TURIN/PARIS (Reuters) - Fiat Chrysler Automobiles NV on Thursday brushed off a shock lawsuit from General Motors Co and said it was confident of reaching a binding merger deal with Peugeot owner PSA Group by the end of this year to create the world’s fourth-largest carmaker.
GM filed the lawsuit in the United States on Wednesday, alleging FCA had bribed United Auto Workers (UAW) union officials over years to corrupt the bargaining process and gain advantages, costing GM billions of dollars.
FCA said the suit, seeking substantial damages, was “meritless” and appeared intended to disrupt the Italian-American company’s planned $50 billion merger with France’s PSA.

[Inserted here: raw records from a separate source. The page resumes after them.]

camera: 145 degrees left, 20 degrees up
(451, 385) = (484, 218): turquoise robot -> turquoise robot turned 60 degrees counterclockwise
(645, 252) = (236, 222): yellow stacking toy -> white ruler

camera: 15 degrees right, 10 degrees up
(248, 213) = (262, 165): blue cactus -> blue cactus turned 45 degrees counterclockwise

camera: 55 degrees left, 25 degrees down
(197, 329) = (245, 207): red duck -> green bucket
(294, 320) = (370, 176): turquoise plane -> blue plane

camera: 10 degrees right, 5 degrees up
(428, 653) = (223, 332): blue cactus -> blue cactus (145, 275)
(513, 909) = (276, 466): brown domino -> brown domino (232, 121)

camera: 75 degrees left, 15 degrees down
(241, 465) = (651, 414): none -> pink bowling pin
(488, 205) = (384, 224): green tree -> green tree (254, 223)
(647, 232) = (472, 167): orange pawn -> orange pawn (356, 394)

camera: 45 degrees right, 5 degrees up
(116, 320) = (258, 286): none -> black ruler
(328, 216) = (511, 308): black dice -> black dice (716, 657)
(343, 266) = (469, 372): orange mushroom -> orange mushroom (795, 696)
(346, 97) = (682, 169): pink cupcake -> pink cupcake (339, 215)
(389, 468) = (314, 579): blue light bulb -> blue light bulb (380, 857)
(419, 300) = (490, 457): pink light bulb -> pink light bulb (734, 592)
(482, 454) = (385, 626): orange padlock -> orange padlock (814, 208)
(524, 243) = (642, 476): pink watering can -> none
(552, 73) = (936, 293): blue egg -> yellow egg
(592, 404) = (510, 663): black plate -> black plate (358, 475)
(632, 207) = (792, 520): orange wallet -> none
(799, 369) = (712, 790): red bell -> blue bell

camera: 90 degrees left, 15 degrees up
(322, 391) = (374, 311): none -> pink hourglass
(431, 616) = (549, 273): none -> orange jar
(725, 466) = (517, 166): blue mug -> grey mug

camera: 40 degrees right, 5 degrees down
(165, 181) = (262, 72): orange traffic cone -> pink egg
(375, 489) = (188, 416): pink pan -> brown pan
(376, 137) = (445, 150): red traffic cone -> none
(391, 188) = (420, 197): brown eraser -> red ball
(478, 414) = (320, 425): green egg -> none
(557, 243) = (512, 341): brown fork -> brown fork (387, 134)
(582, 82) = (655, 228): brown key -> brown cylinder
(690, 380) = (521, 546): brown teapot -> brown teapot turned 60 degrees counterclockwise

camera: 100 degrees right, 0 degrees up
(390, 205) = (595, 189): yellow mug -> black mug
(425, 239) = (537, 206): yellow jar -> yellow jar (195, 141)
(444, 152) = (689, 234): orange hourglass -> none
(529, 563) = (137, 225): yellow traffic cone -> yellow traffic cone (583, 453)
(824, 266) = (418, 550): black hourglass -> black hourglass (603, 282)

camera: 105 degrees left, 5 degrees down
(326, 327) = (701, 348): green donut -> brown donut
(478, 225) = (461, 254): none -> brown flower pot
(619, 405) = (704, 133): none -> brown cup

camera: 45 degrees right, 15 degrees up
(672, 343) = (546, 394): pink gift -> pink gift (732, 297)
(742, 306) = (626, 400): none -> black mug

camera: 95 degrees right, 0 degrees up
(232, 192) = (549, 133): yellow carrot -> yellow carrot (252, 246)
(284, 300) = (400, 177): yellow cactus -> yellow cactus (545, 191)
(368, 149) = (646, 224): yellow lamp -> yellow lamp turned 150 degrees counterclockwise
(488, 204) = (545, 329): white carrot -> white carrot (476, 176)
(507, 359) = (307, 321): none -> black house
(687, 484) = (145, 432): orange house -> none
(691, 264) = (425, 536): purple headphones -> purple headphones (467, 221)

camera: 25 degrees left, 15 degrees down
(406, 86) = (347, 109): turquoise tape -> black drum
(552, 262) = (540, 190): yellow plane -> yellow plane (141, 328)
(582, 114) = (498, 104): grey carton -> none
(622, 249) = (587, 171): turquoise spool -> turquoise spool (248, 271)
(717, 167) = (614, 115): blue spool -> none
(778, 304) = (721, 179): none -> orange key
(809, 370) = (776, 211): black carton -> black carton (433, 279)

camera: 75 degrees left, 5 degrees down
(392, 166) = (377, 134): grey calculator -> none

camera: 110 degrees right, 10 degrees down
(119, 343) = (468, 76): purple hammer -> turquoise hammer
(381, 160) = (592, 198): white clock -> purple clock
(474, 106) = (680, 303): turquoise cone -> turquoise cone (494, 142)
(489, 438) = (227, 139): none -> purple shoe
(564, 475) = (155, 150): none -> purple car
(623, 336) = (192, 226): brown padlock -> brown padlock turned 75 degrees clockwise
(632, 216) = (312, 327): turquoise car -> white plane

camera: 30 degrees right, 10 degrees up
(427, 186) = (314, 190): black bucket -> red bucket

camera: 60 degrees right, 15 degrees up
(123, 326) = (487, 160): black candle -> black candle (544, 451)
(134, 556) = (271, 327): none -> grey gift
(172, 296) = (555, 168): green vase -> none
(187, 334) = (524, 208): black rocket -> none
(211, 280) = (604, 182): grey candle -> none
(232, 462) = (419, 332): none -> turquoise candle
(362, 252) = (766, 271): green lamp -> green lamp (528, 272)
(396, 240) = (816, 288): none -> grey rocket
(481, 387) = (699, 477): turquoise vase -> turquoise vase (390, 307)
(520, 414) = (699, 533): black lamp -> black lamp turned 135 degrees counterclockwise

“The GM lawsuit will be dealt with in appropriate places, but as we’ve said already it is absolutely groundless and so it does not worry us,” FCA Chairman John Elkann told reporters at a strategy briefing for Exor, the holding company of the Agnelli family which is FCA’s largest shareholder.
“Looking at how teams are working, both in FCA and PSA, I am encouraged to say that between now and year-end, we’ll have a binding memorandum signed,” he added.
JP Morgan auto analyst Ryan Brinkman said in a research note that GM could seek at least $6 billion in damages, but added a trial could be years away. He also noted that if GM’s allegations were vindicated, Ford Motor Co could have a claim. Ford declined to comment.
At a Barclays auto conference in New York on Thursday, GM Chief Executive Mary Barra defended the lawsuit, noting she has often said: “‘Give us a level playing field, and General Motors will compete, and we’ll win.’ And so when we saw facts indicated that that was not the case, we felt it was in the best interest of all of our stakeholders in the company.”
GM shares fell 1.7% to close at $34.67 on Thursday, while Fiat Chrysler shares fell 0.5% to $14.92 in New York. PSA closed nearly unchanged at 22.47 euros.
PSA declined to comment on the lawsuit and any potential impact on the merger talks.
FCA and PSA announced plans last month to combine forces to better tackle the cost of new technologies such as electric and self-driving vehicles as well as a downturn in auto markets.
The merger would create a group with 8.7 million in annual vehicle sales, overtaking GM and putting it fourth globally behind Volkswagen AG, Toyota Motor Corp and the Renault-Nissan alliance.
In a letter to employees about the GM lawsuit, FCA Chief Executive Mike Manley said: “We are astonished by this filing, both its content and its timing. We can only assume it was intended to disrupt our proposed merger with PSA.”
In September 2015, FCA’s former chief executive, Sergio Marchionne, urged his GM counterpart, Barra, to consider a tie-up of the two carmakers. GM rebuffed FCA’s advances.
GM on Wednesday alleged that after it rejected a merger bid from FCA, Marchionne conspired to negotiate a new four-year contract with the UAW “designed, through the power of pattern bargaining, to cost GM billions.” Marchionne died in 2018.
FCA will vigorously defend itself against this “meritless” lawsuit, Manley said in the letter to staff, seen by Reuters.
“We will not be slowed down by this act,” he said, adding: “Let’s keep the performance up as it has clearly got some of our competitors worried.”
Manley was not named in the GM complaint and a source close to FCA said he was not linked to the case.
Elkann, a scion of the Agnelli family, also said Exor and the Peugeot family were committed to providing maximum support to the merged company and would provide stability for it in the years ahead.
“We’ve been stable investors in the auto industry for the past 120 years, so, yes, I still see ourselves as stable investors in the auto industry in the next 10 years,” Elkann said of Exor.